Our adventure to Delhi started at the Belfast City Airport on a wet Friday evening. 12 hours later we touched down at Terminal 3 in Delhi Airport. We knew that the athletes had arrived at around the same time as us so we hung around waiting to see Katie and the rest of the team before they were whisked away to the Athletes Village. 20 minutes later we saw them!
It gave us some idea what might be in store for us. The group of athletes were being escorted out the airport by a large number of armed guards who did not like us approaching them! A quick exchange of hello’s and goodbyes and they were escorted onto their air conditioned bus. We battled through the hoards of people crowded outside the entrance of the airport and took a taxi to our hotel.
Our first mission was to collect our tickets from one of the outlets near our hotel. On paper this seemed like a simple task in reality it took us about 3 hours and lots of hassle. No one seemed to know where we were supposed to go and we were sent from pillar to post! To make things worse when we arrived back at the hotel tired and thirsty and definitely in need of a beer there was none to be had it was Ghandi’s birthday and the hotel had declared it to be a dry day!
The following day was the opening ceremony. 3 hours after leaving the hotel we eventually got to our seats. Security was very tight the queues were enormous and there was pandemonium around the stadium. We were searched three times once we passed through the gates of the stadium. No water was allowed no food no video cameras no coins no batteries no flags the list went on and on. When we eventually got to our seats we were not allowed to take our drinks (which we just queued 30 minutes for) down to our seats!! Very annoying! Especially in 34 degree ‘s heat!
The opening ceremony was spectacular though and it was great to see the Northern Ireland team coming out into the arena.
The first day of athletics followed a few days later. We were fortunate that the BBC commentary team were staying our hotel and they had warned us about the state of the track as they had got down onto it that morning. It was undulating and had undergone major patching up following the opening ceremony. Strangely it was not a Mondo track like most modern day stadiums but the same type of track surface as the Mary Peters Track which is basically a surface that is used for training tracks. They were of the opinion that pb’s would be few and far between.
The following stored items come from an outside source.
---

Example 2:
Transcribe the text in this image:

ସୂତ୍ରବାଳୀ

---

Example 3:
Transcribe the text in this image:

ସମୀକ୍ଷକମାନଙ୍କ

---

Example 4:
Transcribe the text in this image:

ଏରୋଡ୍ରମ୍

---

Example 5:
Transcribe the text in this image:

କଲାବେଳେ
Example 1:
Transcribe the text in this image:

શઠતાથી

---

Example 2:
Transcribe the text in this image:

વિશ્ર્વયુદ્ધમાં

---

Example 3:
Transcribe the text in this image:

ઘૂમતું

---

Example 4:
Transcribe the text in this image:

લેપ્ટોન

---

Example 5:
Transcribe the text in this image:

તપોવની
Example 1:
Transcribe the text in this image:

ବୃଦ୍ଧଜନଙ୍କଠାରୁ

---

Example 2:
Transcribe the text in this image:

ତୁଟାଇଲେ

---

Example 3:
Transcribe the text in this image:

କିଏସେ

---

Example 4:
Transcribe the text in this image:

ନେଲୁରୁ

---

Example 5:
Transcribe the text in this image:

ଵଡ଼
The 400m girls were running their heats on the 1st night and all competed very well given the hot humid polluted conditions.
Katie was in the 4th heat which had an Indian athlete running. The noise from the crowd during her heat was unbelievable! Even when the athletes were called to their marks the locals were screaming and whistling. A lesson learnt for Katie as she let it distract her and didn’t hear the gun go off!
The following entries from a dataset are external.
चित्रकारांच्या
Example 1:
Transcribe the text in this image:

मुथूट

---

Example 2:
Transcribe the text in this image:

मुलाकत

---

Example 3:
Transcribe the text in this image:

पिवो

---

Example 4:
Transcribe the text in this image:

Others nights in the stadium were equally as noisy especially when Indian athletes were competing. The loudest cheers were saved for the woman’s 4x400 final when the Indians pulled off a surprise win. I have never experienced anything like it. The noise was literally deafening!
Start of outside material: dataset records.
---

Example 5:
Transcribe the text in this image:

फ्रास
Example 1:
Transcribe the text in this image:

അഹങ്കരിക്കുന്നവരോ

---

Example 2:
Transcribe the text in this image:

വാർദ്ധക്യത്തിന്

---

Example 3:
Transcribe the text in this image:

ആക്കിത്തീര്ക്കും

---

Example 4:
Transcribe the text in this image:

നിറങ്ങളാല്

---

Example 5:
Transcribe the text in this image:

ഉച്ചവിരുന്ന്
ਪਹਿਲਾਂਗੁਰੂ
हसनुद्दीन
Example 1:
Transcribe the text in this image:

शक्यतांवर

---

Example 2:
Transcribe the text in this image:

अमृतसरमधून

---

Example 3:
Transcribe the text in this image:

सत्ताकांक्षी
We managed to get a visit to the village which was interesting, especially given all the bad press it received before the games. The apartments were ok but poorly finished and still dusty, but better than the accommodation that we had when I was at the Commonwealth games in Auckland. We slept in bunk beds in prefab type huts with paper thin walls. Not good when the person in the room next door snored all night! We were able to sample the food in the dining hall and it was really very good especially the naan bread which you could watch being made. Security into and out of the village was very strict. We had to surrender our passports before we were let in and were searched three times on the way. We were starting to get used to this though, experiencing this every time we went into the stadium. The Delhi police advised that the athletes were not to leave the village and if they did so they were not to wear their sports gear. We managed to smuggle Katie out for an afternoon at our hotel much to the disgust of some of the team who were looking to escape as well!
At last it was time to make our way back to the airport and fly home. We left with mixed emotions. The extreme poverty we witnessed will be forever etched on our minds. The poor organisation was also disappointing. Delhi 2010 was the first event I had ever been to that there was no merchandise to bring home- no tee shirts, no polo shirts really no branded mementos at all! Ticketing was a disaster we queued for ages only to be told that the computers were down (again)! Then eventually when they were up and running they would tell us that the event was sold out! This was not the case as we could see loads of empty seats on TV!
On the positive side we met some really nice Delhiites who were very friendly and welcoming. We watched some great athletics. Some of the food we had was awesome. Saying that, it was great relief when we got back to cold and wet George Best City airport!